O ambientalista cético ataca de novo
Sensatez, medo do novo, prudência, mente fechada, pé no chão. Todos os nomes já foram dados para dar conotação negativa ou positiva ao ceticismo. E Bjørn Lomborg, dinamarquês que se tornou conhecido por seu livro O Ambientalista Cético, não é meramente um questionador, um chato desconfiado. Sobre o aquecimento global, Lomborg acha que este realmente está em curso e que é provocado pelo homem. Noves fora, as interrogações começam: diante da aceitação desse fato, em que lugar isso fica numa lista de prioridades? Isso é mais urgente que a Aids, a fome, a distribuição de vacinas, a extinção imediata de plantas, de animais? Qual o real impacto disso na Terra? As respostas podem variar, só que uma coisa é certa: quem não sabe o que vai comer amanhã, quem não consegue água potável agora, não está pensando como ficará o planeta daqui a 300 anos.
A entrada do dinamarquês nos estudos ecológicos e recursos naturais começou, de fato, com ceticismo, ao ler uma entrevista na revista Wired, em que o economista Julian Simon dizia que, contrariamente ao senso comum, o meio ambiente estava ficando melhor, e não pior. Lomborg pensou logo que se tratava de mais uma propaganda direitista americana. Recrutou seus melhores alunos, formou um grupo de trabalho para provar que Simon estava errado. Mas não estava, não na maior parte de suas declarações da referida entrevista. Esse foi o resultado final dos seus estudos. Nasce o ambientalista cético, originado, na verdade, do ceticismo ao libertarianismo de Simon.
Pesquisas à parte, uma das coisas menos exploradas dessa polêmica é a orientação do trabalho do dinamarquês. Qual deve ser a razão das preocupações ecológicas: o bem-estar do homem em sua relação com natureza ou apenas a natureza em si mesma? Bjørn Lomborg deixa claro, mesmo sem declarar explicitamente, que escolheu a primeira.

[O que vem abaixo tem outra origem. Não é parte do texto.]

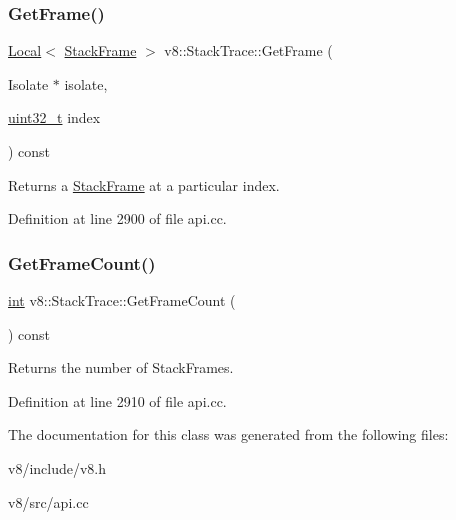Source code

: \subsubsection{\texorpdfstring{Get\+Frame()}{GetFrame()}}
{\footnotesize\ttfamily \mbox{\hyperlink{classv8_1_1Local}{Local}}$<$ \mbox{\hyperlink{classv8_1_1StackFrame}{Stack\+Frame}} $>$ v8\+::\+Stack\+Trace\+::\+Get\+Frame (\begin{DoxyParamCaption}\item[{Isolate $\ast$}]{isolate,  }\item[{\mbox{\hyperlink{classuint32__t}{uint32\+\_\+t}}}]{index }\end{DoxyParamCaption}) const}

Returns a \mbox{\hyperlink{classv8_1_1StackFrame}{Stack\+Frame}} at a particular index. 

Definition at line 2900 of file api.\+cc.

\mbox{\label{classv8_1_1StackTrace_a97a2010fa998f963df290062a8157849}} 
\subsubsection{\texorpdfstring{Get\+Frame\+Count()}{GetFrameCount()}}
{\footnotesize\ttfamily \mbox{\hyperlink{classint}{int}} v8\+::\+Stack\+Trace\+::\+Get\+Frame\+Count (\begin{DoxyParamCaption}{ }\end{DoxyParamCaption}) const}

Returns the number of Stack\+Frames. 

Definition at line 2910 of file api.\+cc.



The documentation for this class was generated from the following files\+:\begin{DoxyCompactItemize}
\item 
v8/include/v8.\+h\item 
v8/src/api.\+cc\end{DoxyCompactItemize}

O foco do seu último livro, o Cool It – The Skeptical Environmentalist's Guide to Global Warming, como o título evidencia, é o aquecimento global. Ele escreve que a afirmação de que não nos adaptaremos ao aumento de temperatura neste século lhe parece algo muito "irrealista e conservadora". E Lomborg aponta exemplos fascinantes de como o cenário real não está sendo entendido em sua devida proporção.
O número de mortos por ondas de calor na Europa, por exemplo, não é pequeno: 3.500 mortos só em Paris, 15 mil na França, sete mil morreram na Alemanha, oito mil na Espanha e Itália, e dois mil no Reino Unido. Mais de 30 mil no total. Isso deixou muita gente preocupada e houve um alerta geral. Mas e os que morreram de frio? Só na Grã-Bretanha, 20 mil pessoas morreram porque não agüentaram o inverno. Nos invernos de 1998 a 2000, a média anual dos que sucumbiram ao frio foi de 47 mil mortos. Trinta mil pessoas em vários países que morreram por causa do calor foi uma notícia que sensibilizou diversas ONGs, governos, jornais e leitores. Mais de 40 mil morreram num só país por causa do frio, foi uma nota que passou quase despercebida. Na verdade, um milhão e meio de europeus morrem todo ano em conseqüência do frio. Fica a questão: é melhor gastar (sim, o dinheiro é escasso) num sistema de saúde melhor que resulte num melhor bem-estar do homem em relação a uma mudança climática (considerando-se seu real impacto) ou despender esforços, diminuir a arrecadação do Estado, os lucros das empresas, a produção de bens (tudo com um custo muito alto, com resultados muito controversos) para limitar a emissão de CO2? Sejamos céticos à Lomborg: não apenas duvidar, mas também fazer as perguntas certas.